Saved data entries
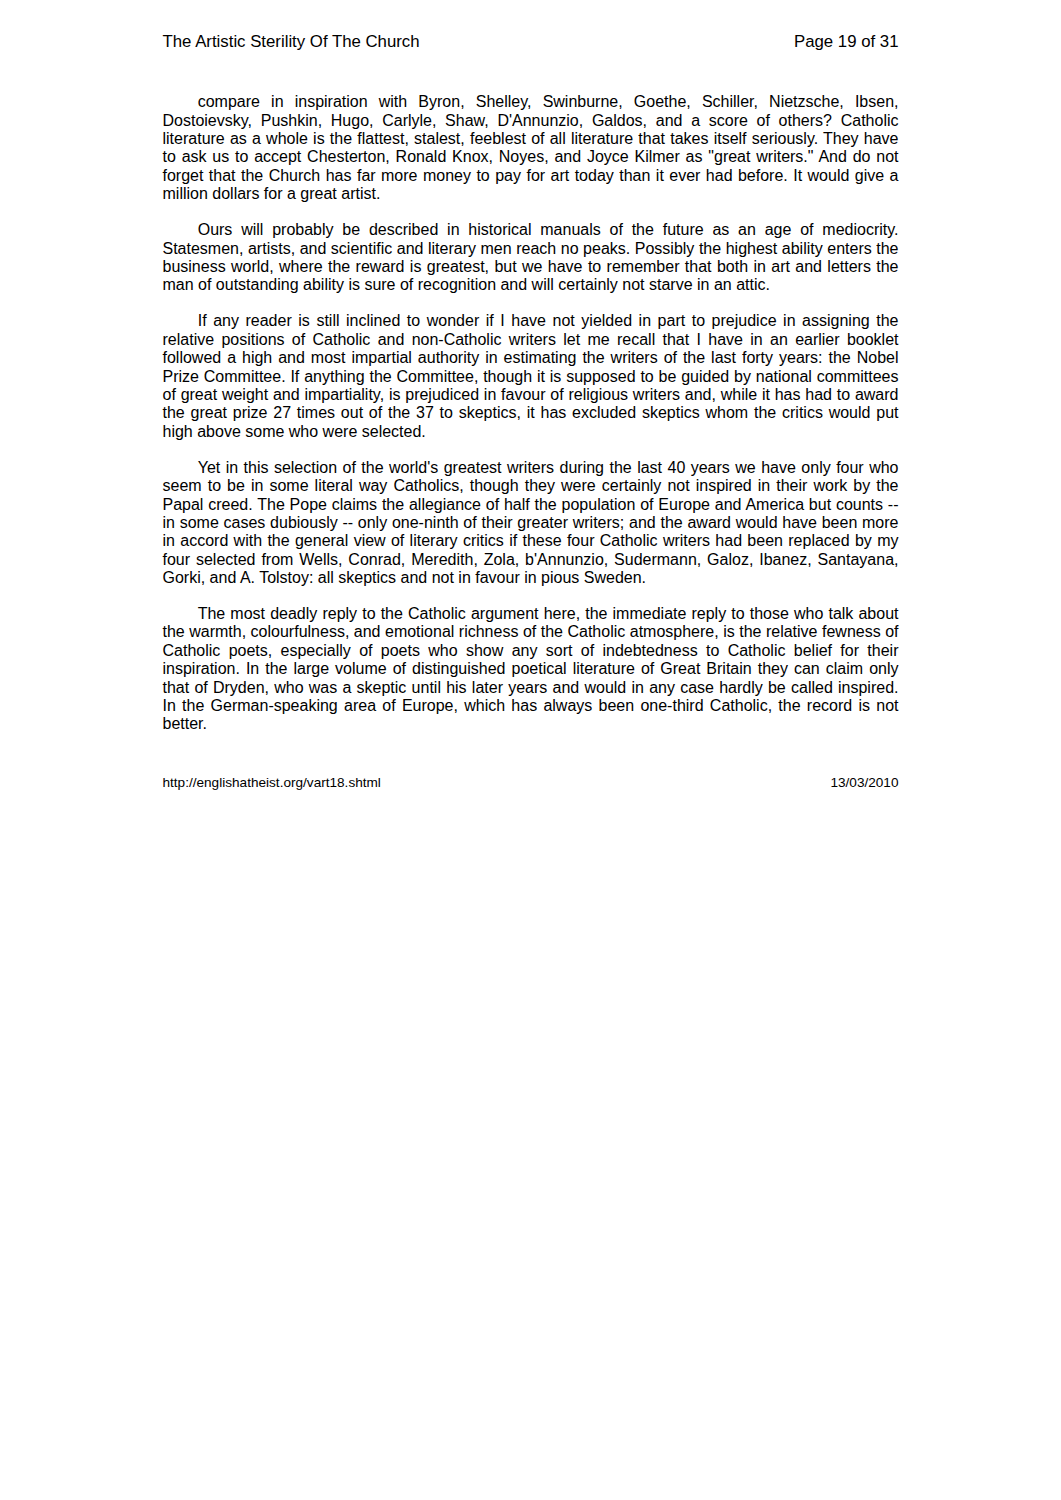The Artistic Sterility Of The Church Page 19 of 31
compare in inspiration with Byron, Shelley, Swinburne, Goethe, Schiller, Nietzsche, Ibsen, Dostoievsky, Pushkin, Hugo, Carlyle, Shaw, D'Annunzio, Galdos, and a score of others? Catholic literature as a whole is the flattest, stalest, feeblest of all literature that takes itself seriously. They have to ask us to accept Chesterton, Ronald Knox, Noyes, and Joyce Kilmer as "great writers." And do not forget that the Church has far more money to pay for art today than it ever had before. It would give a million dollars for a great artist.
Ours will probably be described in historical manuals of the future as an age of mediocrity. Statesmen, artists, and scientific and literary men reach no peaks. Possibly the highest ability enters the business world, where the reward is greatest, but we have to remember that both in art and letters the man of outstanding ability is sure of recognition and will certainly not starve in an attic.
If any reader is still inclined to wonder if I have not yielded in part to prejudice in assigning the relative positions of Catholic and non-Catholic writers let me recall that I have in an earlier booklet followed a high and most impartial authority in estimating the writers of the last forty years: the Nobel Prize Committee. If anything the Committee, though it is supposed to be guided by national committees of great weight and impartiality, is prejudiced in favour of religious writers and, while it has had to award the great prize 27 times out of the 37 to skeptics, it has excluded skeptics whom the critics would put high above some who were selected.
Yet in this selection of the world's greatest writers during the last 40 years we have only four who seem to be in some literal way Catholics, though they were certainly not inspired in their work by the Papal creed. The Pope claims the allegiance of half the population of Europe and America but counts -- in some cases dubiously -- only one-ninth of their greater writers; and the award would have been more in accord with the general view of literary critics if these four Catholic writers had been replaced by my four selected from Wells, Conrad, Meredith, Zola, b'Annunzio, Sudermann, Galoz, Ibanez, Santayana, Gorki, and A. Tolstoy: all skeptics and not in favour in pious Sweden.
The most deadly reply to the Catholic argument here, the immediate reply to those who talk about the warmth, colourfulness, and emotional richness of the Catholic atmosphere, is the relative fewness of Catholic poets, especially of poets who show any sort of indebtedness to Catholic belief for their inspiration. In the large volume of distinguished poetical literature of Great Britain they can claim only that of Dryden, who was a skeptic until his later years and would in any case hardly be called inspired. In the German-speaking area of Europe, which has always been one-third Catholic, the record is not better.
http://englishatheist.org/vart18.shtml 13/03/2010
---
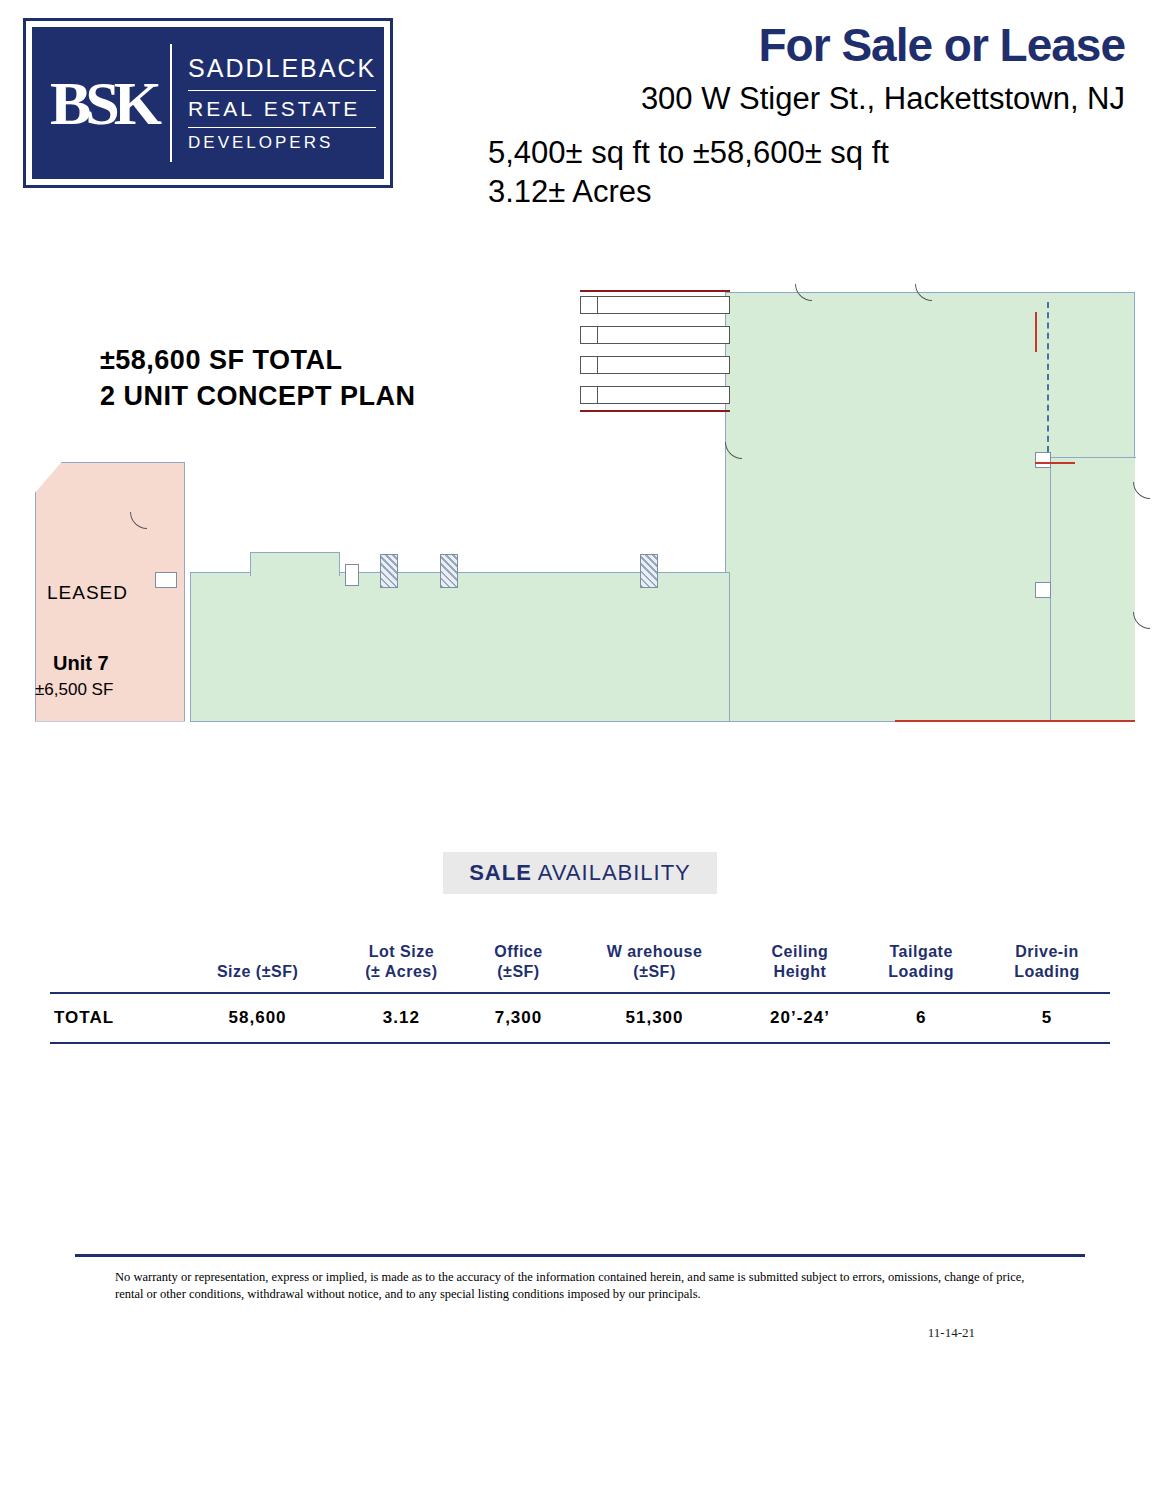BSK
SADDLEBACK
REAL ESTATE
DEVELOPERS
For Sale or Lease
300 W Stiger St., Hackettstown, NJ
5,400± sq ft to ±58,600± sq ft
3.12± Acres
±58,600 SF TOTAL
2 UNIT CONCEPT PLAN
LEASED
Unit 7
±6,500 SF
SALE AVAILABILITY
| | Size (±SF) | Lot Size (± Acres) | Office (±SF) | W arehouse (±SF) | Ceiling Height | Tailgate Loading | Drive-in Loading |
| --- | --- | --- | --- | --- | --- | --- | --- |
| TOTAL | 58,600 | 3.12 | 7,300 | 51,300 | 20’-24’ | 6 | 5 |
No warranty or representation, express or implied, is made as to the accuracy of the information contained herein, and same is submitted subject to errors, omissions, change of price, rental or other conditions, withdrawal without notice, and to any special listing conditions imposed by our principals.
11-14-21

→ Task requirements
Please copy the lines above exactly, starting at the line that holds "The Artistic Sterility" and ending at the line that holds "If any reader"; include both, but no pictures.

→ Response
The Artistic Sterility Of The Church Page 19 of 31
compare in inspiration with Byron, Shelley, Swinburne, Goethe, Schiller, Nietzsche, Ibsen, Dostoievsky, Pushkin, Hugo, Carlyle, Shaw, D'Annunzio, Galdos, and a score of others? Catholic literature as a whole is the flattest, stalest, feeblest of all literature that takes itself seriously. They have to ask us to accept Chesterton, Ronald Knox, Noyes, and Joyce Kilmer as "great writers." And do not forget that the Church has far more money to pay for art today than it ever had before. It would give a million dollars for a great artist.
Ours will probably be described in historical manuals of the future as an age of mediocrity. Statesmen, artists, and scientific and literary men reach no peaks. Possibly the highest ability enters the business world, where the reward is greatest, but we have to remember that both in art and letters the man of outstanding ability is sure of recognition and will certainly not starve in an attic.
If any reader is still inclined to wonder if I have not yielded in part to prejudice in assigning the relative positions of Catholic and non-Catholic writers let me recall that I have in an earlier booklet followed a high and most impartial authority in estimating the writers of the last forty years: the Nobel Prize Committee. If anything the Committee, though it is supposed to be guided by national committees of great weight and impartiality, is prejudiced in favour of religious writers and, while it has had to award the great prize 27 times out of the 37 to skeptics, it has excluded skeptics whom the critics would put high above some who were selected.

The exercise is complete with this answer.